While national politicians promise flyovers, SEZs, and freebies, apartment netas promise to lift repairs, 24*7 water, and a complete ban on children playing cricket within the apartment premises. Just as young voters in India avoid voting, the apartment’s younger crowd are too cool (or too temporary) to vote. National campaigns feature rallies and online propaganda; in the apartment, we have secret lobby meets, whisper networks in the parking lot, and passive-aggressive pamphlets.
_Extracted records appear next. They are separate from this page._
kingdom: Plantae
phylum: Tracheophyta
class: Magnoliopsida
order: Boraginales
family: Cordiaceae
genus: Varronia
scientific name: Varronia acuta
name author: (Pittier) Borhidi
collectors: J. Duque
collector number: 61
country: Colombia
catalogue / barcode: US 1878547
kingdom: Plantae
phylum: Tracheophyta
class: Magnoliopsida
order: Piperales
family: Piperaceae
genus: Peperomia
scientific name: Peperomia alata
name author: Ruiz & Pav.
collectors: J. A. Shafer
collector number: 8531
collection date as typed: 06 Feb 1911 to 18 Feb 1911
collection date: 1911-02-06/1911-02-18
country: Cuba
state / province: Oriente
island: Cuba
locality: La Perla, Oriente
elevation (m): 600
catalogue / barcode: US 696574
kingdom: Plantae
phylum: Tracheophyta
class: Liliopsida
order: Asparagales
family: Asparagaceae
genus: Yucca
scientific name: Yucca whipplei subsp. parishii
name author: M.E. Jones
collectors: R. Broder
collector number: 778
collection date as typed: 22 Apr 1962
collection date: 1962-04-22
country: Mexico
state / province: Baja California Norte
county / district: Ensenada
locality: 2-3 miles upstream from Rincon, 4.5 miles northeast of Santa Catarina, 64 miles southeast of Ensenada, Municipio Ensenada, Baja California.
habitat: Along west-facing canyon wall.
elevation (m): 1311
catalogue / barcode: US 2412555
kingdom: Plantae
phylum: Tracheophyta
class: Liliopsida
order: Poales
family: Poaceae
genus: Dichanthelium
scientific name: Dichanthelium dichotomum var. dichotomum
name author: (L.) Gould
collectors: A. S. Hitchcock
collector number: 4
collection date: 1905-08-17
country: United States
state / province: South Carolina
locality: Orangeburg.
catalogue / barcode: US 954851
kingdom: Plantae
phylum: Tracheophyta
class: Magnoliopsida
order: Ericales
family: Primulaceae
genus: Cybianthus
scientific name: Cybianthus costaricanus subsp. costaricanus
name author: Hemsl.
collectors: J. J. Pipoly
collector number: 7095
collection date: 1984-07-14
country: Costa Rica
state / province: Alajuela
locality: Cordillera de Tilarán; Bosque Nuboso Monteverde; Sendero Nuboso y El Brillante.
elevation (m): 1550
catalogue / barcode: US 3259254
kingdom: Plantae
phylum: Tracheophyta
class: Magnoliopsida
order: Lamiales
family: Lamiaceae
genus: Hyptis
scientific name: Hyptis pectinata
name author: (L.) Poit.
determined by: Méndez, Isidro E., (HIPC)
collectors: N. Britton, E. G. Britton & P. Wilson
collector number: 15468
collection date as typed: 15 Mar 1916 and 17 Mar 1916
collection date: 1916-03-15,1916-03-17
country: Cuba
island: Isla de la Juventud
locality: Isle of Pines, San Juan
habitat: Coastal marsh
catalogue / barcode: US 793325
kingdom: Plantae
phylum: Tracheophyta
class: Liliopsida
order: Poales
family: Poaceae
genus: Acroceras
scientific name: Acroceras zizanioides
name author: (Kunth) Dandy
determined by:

When the uncle who’s ignored you all year suddenly offers you a laddoo ‘just like that’, you know the polls are near.
If national elections are fought over inflation, unemployment, and border security, apartment elections are fought over water timings, cleaning up dog poop, and whether the terrace can be used for yoga and badminton. Older people complain that youngsters drink too much on Fridays, dance too much on Saturdays, and breathe too much on Sundays. Young folks complain about restrictions – they can’t bring over friends, partners, and friendly partners. If the National elections are overseen by the Election Commission, apartment elections are overseen by watchman Ramesh – who is doubling tripling quadrupling up as returning officer, moral police, and exit poll expert, whispering results to the milkman.
And then there’s the holy battlefield – the apartment WhatsApp group. Politicians become active once every five years. But apartment politicians have to maintain their image throughout the year. The apartment WhatsApp group (mostly archived and muted through the year) is a smorgasbord of complaints, cultural debates, and good morning pictures with roses in every colour imaginable to Leonardo da Vinci. This is where names are called out, accusations are hurled, and true personalities are revealed.
I wonder if apartments in China have elections! But in every apartment in India, a shaky, beta version of Indian democracy thrives. And just like the national elections, nobody really cares about the results. Because no matter who wins – the lift still won’t work, the water will stop right when you’re in the second charnanam of an Ilaiyaraaja song in the shower. And the dogs will poop on the uncles who were complaining about the bachelor tenant’s girlfriend staying over for too long. For, as the popular phrase goes: apartment democracy is a system of ‘stop the people, mock the people, buy the people’.